═════ RECORDS FOR THE EXERCISE
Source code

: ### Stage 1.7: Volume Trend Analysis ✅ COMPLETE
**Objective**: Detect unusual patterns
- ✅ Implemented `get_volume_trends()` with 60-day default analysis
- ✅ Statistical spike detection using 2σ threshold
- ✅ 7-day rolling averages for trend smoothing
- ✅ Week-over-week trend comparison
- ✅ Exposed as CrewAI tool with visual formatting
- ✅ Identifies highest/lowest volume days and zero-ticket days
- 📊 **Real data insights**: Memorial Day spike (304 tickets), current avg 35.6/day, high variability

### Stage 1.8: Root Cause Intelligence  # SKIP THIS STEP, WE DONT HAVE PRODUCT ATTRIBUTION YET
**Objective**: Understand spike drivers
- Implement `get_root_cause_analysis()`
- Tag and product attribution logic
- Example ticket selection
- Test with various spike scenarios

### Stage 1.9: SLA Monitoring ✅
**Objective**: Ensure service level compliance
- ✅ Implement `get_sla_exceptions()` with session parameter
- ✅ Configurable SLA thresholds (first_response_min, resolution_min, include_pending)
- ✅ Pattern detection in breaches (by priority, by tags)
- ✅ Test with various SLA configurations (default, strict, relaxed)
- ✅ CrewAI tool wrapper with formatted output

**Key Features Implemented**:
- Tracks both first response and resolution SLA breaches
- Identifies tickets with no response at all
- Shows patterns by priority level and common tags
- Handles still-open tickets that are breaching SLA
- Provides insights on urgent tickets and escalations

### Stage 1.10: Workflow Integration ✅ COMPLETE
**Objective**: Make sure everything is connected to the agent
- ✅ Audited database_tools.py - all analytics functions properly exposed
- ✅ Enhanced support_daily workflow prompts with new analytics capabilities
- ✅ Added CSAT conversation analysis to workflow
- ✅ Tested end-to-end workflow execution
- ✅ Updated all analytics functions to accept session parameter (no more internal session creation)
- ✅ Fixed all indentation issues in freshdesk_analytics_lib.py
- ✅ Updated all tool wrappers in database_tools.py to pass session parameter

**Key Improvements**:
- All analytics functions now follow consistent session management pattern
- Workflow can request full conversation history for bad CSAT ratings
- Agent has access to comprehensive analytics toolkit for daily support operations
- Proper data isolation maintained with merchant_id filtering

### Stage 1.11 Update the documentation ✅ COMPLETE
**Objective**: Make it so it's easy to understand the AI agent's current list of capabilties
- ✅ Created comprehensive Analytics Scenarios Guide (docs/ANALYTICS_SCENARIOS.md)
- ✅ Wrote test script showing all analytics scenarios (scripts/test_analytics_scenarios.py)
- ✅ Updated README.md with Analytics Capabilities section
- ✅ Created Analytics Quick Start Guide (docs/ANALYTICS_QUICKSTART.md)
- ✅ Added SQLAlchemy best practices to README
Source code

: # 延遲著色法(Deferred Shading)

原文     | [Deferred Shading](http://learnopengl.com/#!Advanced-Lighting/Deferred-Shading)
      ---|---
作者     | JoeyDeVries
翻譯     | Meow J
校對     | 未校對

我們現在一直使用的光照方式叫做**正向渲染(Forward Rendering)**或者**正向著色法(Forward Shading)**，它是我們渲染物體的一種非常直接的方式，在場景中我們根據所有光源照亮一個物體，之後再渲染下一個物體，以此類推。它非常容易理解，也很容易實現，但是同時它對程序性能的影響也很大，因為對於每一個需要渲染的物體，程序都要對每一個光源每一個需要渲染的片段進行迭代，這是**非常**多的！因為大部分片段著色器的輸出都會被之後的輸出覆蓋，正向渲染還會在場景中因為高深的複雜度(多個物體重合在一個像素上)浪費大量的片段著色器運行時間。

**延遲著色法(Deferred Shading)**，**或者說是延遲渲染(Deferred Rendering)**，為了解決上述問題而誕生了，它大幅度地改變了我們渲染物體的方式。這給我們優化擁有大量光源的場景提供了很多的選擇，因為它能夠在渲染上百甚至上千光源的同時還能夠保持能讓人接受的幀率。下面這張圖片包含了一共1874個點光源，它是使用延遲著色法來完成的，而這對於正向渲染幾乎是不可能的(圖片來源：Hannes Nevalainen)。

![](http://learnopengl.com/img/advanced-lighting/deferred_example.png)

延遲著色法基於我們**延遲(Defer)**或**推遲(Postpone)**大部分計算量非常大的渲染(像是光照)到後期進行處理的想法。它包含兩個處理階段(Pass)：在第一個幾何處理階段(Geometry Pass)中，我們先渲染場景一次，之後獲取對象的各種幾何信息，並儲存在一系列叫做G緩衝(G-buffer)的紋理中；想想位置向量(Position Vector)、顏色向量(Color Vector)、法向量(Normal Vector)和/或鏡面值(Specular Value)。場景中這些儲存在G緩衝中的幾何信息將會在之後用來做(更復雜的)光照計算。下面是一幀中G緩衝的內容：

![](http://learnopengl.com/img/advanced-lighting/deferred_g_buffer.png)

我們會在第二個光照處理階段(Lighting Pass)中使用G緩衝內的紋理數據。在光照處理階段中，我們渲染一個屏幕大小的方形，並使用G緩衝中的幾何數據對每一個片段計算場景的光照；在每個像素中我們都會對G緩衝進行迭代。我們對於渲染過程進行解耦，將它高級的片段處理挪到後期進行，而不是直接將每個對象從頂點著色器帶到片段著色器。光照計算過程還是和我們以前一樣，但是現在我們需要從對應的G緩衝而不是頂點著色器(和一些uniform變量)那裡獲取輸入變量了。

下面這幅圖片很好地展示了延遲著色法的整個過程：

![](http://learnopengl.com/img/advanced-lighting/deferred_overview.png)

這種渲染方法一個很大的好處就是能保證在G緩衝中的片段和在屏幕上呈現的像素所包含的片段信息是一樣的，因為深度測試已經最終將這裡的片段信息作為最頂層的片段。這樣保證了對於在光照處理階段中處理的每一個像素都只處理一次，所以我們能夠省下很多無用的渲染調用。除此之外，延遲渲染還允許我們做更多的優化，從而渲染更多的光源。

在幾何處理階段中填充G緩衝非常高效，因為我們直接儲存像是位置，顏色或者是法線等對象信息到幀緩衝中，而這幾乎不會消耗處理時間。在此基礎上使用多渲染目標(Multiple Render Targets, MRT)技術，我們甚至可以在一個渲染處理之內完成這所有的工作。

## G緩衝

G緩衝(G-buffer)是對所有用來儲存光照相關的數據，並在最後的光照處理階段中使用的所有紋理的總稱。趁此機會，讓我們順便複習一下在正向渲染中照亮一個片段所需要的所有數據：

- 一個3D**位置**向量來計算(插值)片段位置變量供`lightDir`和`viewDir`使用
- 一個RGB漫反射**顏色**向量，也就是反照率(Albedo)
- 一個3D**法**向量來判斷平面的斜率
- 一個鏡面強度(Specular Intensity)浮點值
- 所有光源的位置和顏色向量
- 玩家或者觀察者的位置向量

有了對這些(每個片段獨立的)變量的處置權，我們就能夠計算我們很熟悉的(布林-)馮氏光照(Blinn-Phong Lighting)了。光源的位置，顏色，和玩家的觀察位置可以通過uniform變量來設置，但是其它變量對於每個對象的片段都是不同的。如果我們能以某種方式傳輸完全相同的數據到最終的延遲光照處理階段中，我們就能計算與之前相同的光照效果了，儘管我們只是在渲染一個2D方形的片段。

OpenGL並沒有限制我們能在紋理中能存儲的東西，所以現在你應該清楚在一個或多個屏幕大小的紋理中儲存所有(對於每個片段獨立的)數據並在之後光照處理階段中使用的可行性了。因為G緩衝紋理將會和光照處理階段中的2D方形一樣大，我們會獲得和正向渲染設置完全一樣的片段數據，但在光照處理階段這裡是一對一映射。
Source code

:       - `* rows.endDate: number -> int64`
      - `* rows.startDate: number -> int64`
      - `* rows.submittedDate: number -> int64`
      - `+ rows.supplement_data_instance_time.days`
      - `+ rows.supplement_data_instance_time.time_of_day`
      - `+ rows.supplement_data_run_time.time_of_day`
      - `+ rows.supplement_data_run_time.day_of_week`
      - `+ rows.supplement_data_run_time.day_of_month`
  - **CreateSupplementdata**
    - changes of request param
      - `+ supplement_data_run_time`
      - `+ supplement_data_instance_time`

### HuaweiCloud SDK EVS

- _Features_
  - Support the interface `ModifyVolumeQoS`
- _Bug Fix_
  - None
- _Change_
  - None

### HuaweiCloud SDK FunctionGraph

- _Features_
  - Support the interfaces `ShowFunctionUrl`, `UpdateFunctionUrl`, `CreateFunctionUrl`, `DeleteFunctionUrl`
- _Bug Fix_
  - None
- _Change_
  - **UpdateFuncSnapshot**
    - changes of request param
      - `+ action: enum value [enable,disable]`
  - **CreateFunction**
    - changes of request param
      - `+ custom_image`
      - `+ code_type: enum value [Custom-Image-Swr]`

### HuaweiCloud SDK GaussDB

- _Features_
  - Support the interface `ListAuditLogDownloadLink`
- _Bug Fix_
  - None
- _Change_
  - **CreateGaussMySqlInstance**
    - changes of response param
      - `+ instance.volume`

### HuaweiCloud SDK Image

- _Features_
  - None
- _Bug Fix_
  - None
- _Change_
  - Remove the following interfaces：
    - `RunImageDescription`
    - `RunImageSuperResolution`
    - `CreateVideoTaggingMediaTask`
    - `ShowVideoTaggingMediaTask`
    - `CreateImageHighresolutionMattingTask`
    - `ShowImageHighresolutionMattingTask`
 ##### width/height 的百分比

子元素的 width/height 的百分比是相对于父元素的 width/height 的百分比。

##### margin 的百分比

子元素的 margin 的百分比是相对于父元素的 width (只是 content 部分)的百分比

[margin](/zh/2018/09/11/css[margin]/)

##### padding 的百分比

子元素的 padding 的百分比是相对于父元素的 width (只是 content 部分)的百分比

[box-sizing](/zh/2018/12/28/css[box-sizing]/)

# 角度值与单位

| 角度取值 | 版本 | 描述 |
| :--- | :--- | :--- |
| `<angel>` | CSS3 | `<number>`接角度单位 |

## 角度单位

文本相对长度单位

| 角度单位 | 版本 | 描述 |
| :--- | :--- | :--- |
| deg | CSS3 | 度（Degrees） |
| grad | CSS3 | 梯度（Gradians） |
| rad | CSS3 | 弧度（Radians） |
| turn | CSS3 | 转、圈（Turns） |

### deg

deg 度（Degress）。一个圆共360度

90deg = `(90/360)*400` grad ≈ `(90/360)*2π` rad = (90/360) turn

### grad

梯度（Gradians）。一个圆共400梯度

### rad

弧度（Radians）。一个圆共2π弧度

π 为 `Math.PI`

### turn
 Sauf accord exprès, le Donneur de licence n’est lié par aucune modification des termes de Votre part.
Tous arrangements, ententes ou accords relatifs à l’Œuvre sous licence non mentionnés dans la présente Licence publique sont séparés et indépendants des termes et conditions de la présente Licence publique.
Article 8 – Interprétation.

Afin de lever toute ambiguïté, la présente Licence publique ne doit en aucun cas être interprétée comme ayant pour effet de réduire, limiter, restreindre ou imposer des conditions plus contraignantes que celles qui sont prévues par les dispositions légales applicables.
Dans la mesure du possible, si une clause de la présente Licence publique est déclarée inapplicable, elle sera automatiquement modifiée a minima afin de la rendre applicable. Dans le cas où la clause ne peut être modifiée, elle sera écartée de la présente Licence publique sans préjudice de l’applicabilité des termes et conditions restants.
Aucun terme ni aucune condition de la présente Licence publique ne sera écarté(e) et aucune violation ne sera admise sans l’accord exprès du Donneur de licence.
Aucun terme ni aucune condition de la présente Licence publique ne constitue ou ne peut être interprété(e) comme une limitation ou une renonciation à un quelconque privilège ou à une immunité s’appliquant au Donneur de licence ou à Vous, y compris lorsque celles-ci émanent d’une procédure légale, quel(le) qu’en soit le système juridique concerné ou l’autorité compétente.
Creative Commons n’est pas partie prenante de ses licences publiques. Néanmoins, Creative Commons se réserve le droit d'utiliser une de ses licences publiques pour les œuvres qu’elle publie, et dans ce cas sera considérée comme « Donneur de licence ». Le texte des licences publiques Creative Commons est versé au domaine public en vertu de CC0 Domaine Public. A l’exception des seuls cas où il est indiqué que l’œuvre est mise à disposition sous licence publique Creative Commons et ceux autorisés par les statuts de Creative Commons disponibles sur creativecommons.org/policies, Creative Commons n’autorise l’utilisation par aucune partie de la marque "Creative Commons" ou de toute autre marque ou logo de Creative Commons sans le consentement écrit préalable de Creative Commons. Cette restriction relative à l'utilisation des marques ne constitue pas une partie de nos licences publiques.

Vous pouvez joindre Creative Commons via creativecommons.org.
══════════
WHAT THE EXERCISE ASKS » Extract exactly and only the lines above from the line containing "### Stage 1.9: SLA Monitoring ✅" through the line containing "- Identifies tickets with no response at all", both end lines included.

ANSWER BOX »
### Stage 1.9: SLA Monitoring ✅
**Objective**: Ensure service level compliance
- ✅ Implement `get_sla_exceptions()` with session parameter
- ✅ Configurable SLA thresholds (first_response_min, resolution_min, include_pending)
- ✅ Pattern detection in breaches (by priority, by tags)
- ✅ Test with various SLA configurations (default, strict, relaxed)
- ✅ CrewAI tool wrapper with formatted output

**Key Features Implemented**:
- Tracks both first response and resolution SLA breaches
- Identifies tickets with no response at all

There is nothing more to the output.